As part of her Peaches and Cream Foundation, the small business owner and mortgage consultant takes ten local girls through the ins and outs of entrepreneurship at weekly workshops in her office.
This summer, they’ll put their skills to the test running a T-shirt shop on the 1200 block of Point Breeze Avenue.
“What we wanted to do was make it fun for the youth to want to learn and to start a business,” said Butcher. “With [the city] taking a lot of the technical programs out of high schools, we wanted to start this entrepreneurial program to give them an option.”

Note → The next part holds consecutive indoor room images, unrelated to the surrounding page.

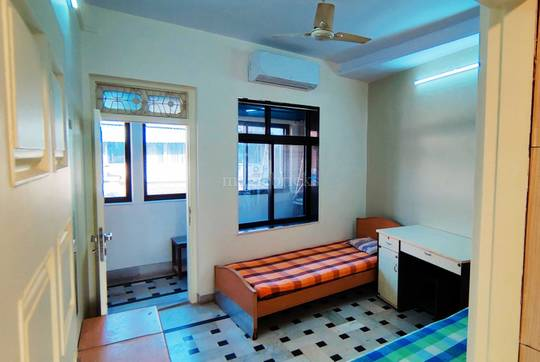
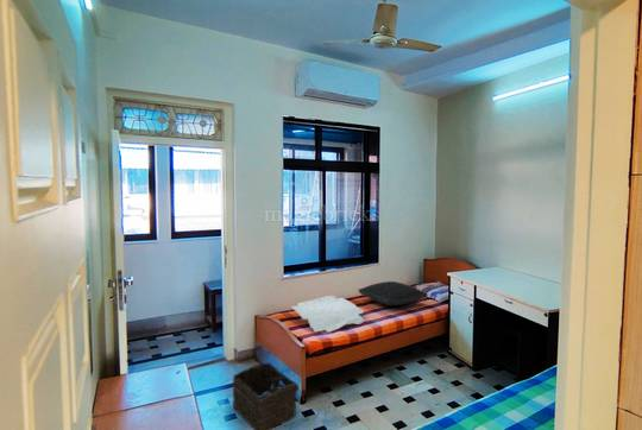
+ cushion [290,295,366,334]
+ pillow [357,280,429,306]
+ basket [232,362,300,430]
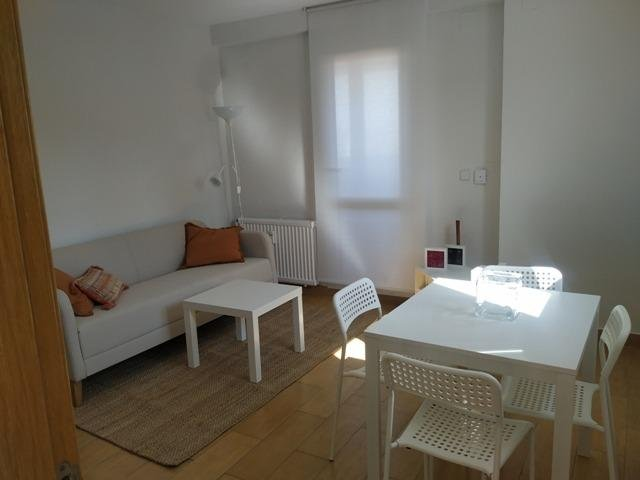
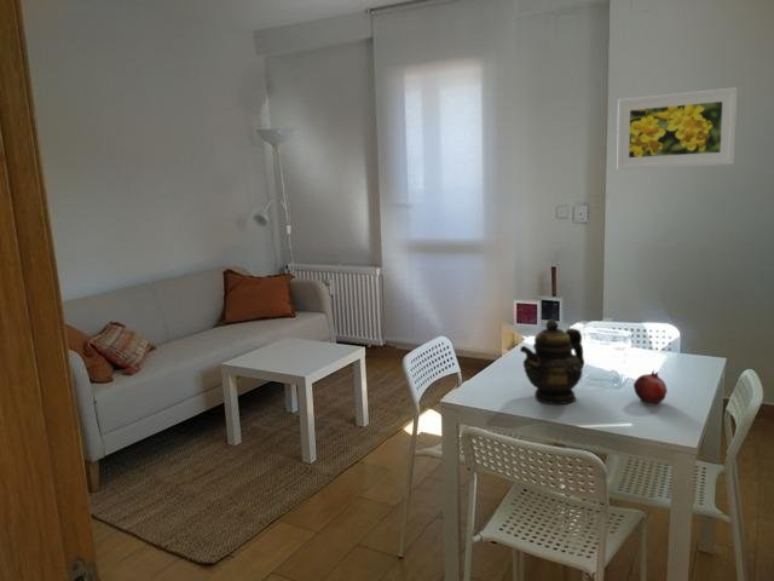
+ teapot [519,318,585,405]
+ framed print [616,86,739,171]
+ fruit [633,369,668,404]
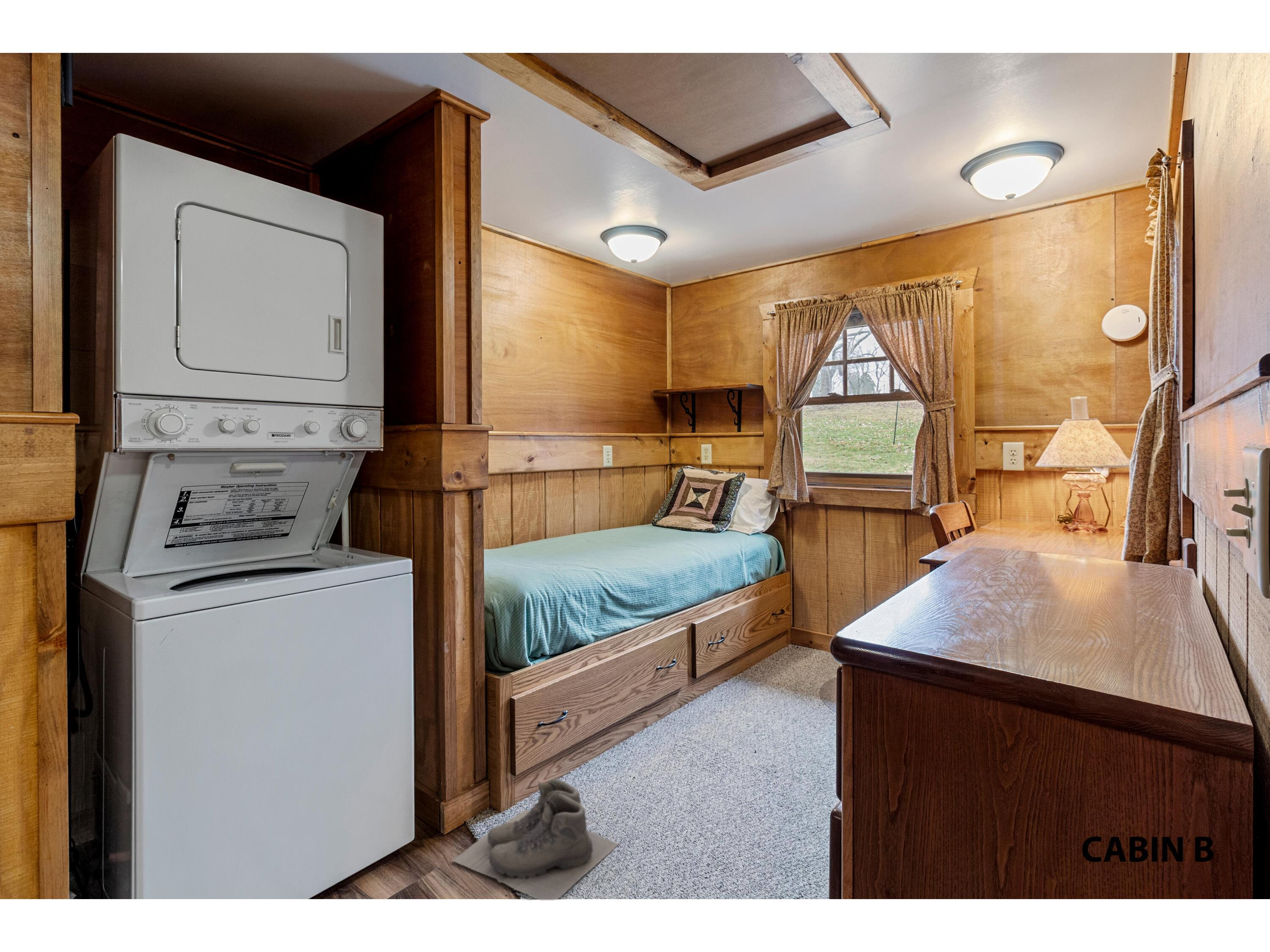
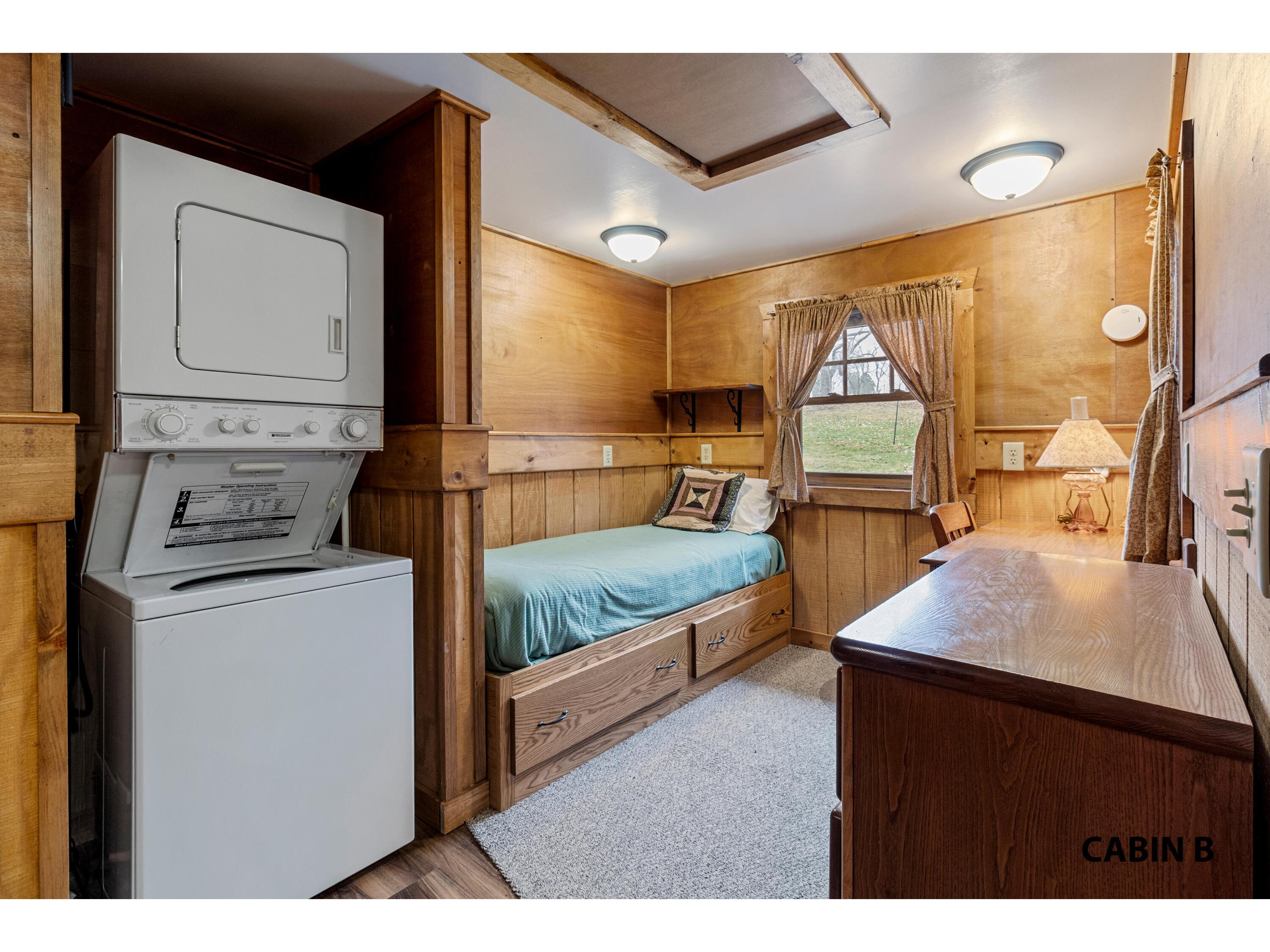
- boots [451,778,619,900]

Butcher’s course goes through the basics of opening a bank account and moves up in complexity to navigating credit applications processes and market research. Throughout the program, the girls will meet with and discuss ideas with real-life developers financing projects in the city.
During the summer, young men are invited to participate in running the business alongside the girls.
“If you look at inner city youth, especially young men and young boys, the stereotype is they stay on the corner and sell drugs,” said Butcher. “They have nothing to do, but they need to make money.”
The program keeps them busy and out of trouble, while showcasing a legal, viable path to self-sufficiency, said Butcher.
Though the girls will start with a T-shirt and hand bag shop under Butcher’s tutelage, they have ideas of their own that they hope to one day bring to their neighborhood.
Kwateria Harrell, 10, sees cupcakes, cookies and cakes in her future. She wants to one day open up The Greatest Cupcake Store.
“I love cooking,” said Harrell. “I always help out my grandmother with cooking when she bakes. I mix up the batter.”
Charday Ducksworth, 12, hasn’t come up with a name for her future hair salon, but is certain she can make it a reality.
“I feel like I’m very creative and my mom always encouraged me and pushed me to do stuff, so I thought I’d do this,” she said.
Both budding captains of industry didn’t hesitate when asked where they’d like to open up shop: “South Philly.”